(EXTRACTED TEXT begins)
Well, thank you John and welcome everybody. So today’s webinar is a really interesting topic. In previous sessions we focused very heavily on how AWP, or advanced work packaging, can assist in forecasting both project duration and also capex cost. Today’s topic is adding a layer of certainty onto that forecast in the form of conducting a risk analysis to drive our confidence. In other words, okay, yes, we have a scheduled forecast and yes we have a capex budget, but how certain are we that we can achieve that forecasted schedule and full cost estimate? So what I’d like to do is share with you what I believe is really sort of the next generation planning process where we’re actually incorporating risk and uncertainty, the potentially bad things that can happen, and let’s actually incorporate those in our plan up front so that we’re actually generating a more achievable, realistic, full cost.
(EXTRACTED TEXT ends)
LIST OF TASKS:
- a) In the webinar transcript, what does AWP stand for?
- b) Decide whether each statement agrees with the webinar transcript. Answer yes or no for each, and quote the words that settle it.
(i) Earlier sessions looked at how AWP can help forecast both project duration and capex cost.
(ii) This session is about replacing the schedule forecast with a new budgeting method.
(iii) The speaker wants risk and uncertainty kept out of the plan.
- c) Write what comes next in the webinar transcript, starting after its final sentence.
(SUPPLIED INFORMATION begins)
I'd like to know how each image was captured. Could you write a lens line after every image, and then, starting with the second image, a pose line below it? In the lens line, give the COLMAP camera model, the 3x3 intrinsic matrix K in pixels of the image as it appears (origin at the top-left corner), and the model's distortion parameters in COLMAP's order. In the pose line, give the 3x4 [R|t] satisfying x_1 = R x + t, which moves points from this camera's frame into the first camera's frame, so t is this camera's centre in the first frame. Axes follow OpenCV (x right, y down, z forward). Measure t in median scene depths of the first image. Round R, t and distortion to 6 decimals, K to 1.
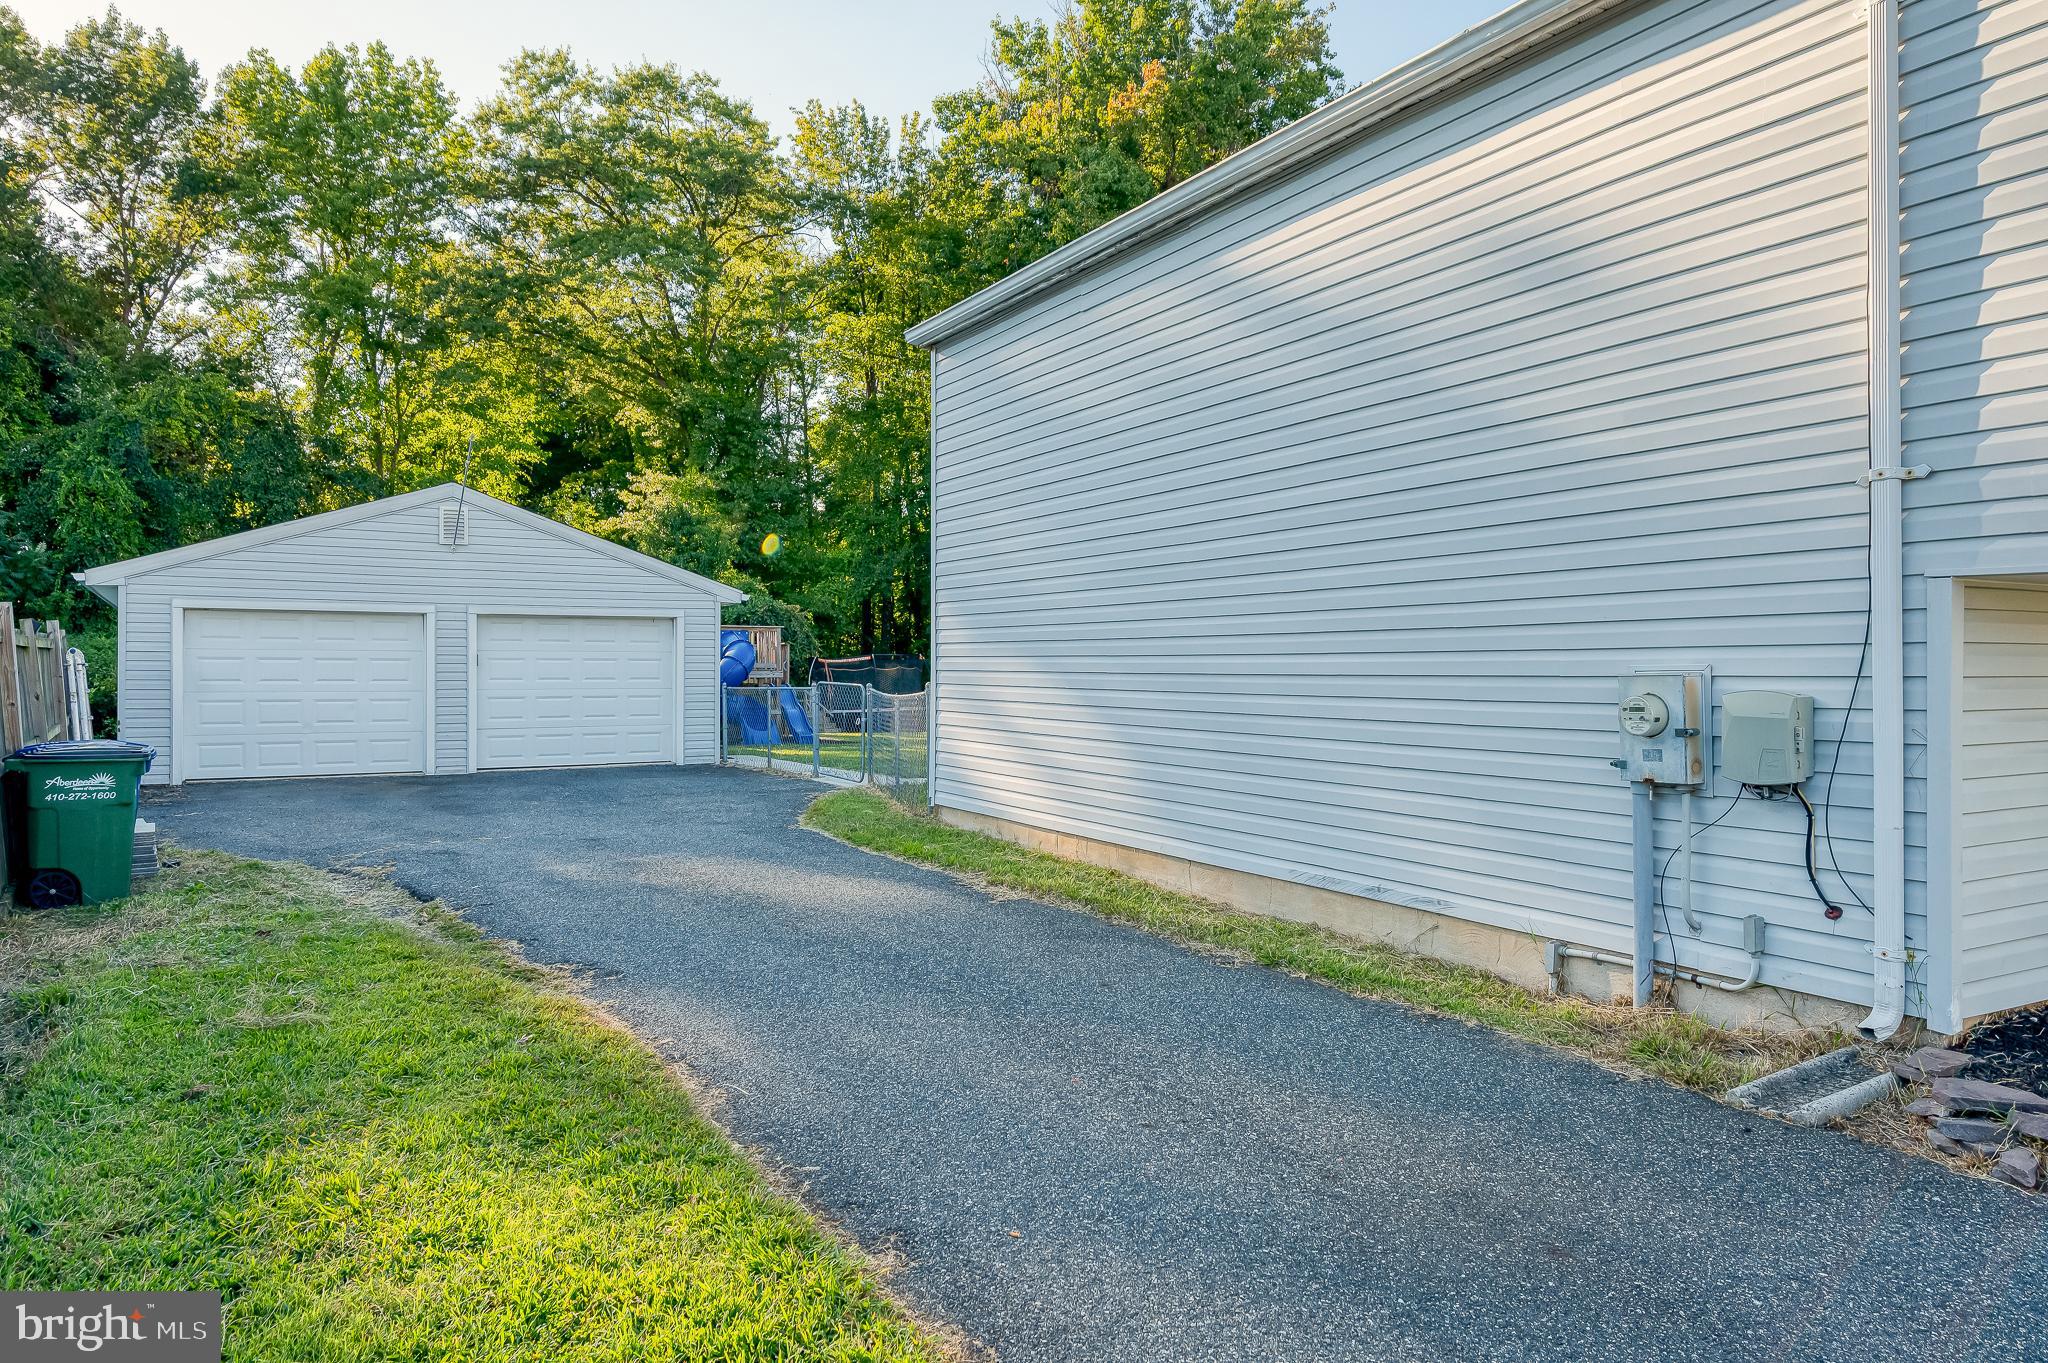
(SUPPLIED INFORMATION ends)
ANSWERS BY TASK:
- a) Advanced work packaging.

- b)
(i) Yes: "In previous sessions we focused very heavily on how AWP, or advanced work packaging, can assist in forecasting both project duration and also capex cost."
(ii) No: "Today’s topic is adding a layer of certainty onto that forecast in the form of conducting a risk analysis to drive our confidence."
(iii) No: "let’s actually incorporate those in our plan up front"

- c)
Dr. Dan Patterson:

So looking at traditional scheduling, I think it’s fair to say that traditional CPM scheduling, the focus is very much we plan from left to right. We start with a project start date, we then map out the subsequent activities, whether it’s engineering, procurement, construction scope, and from there we generate what we call a CPM schedule. And again, traditional planning has really driven us to focus on what we call a critical path. That is activities that don’t carry any float such that if they are a day late, they will have a knock-on effect of literally a day-for-day impact on project completion. Now, that’s all very well, but let’s take a moment to consider the noncritical activities in that CPM schedule.

Dr. Dan Patterson:

Water, for example, is noncritical activities that carry float, what of those noncritical activities actually consume the float as a result of scheduled delay, perhaps productivity isn’t what we thought it was going to be, perhaps there was an external event that prohibited our ability to execute that work on time. What happens is that float gets consumed to the point where that noncritical activity actually becomes critical and pushes our project completion date. So this concept of just focusing on the critical path I think has perhaps, it’s hidden some of the areas that we should have focused on during execution.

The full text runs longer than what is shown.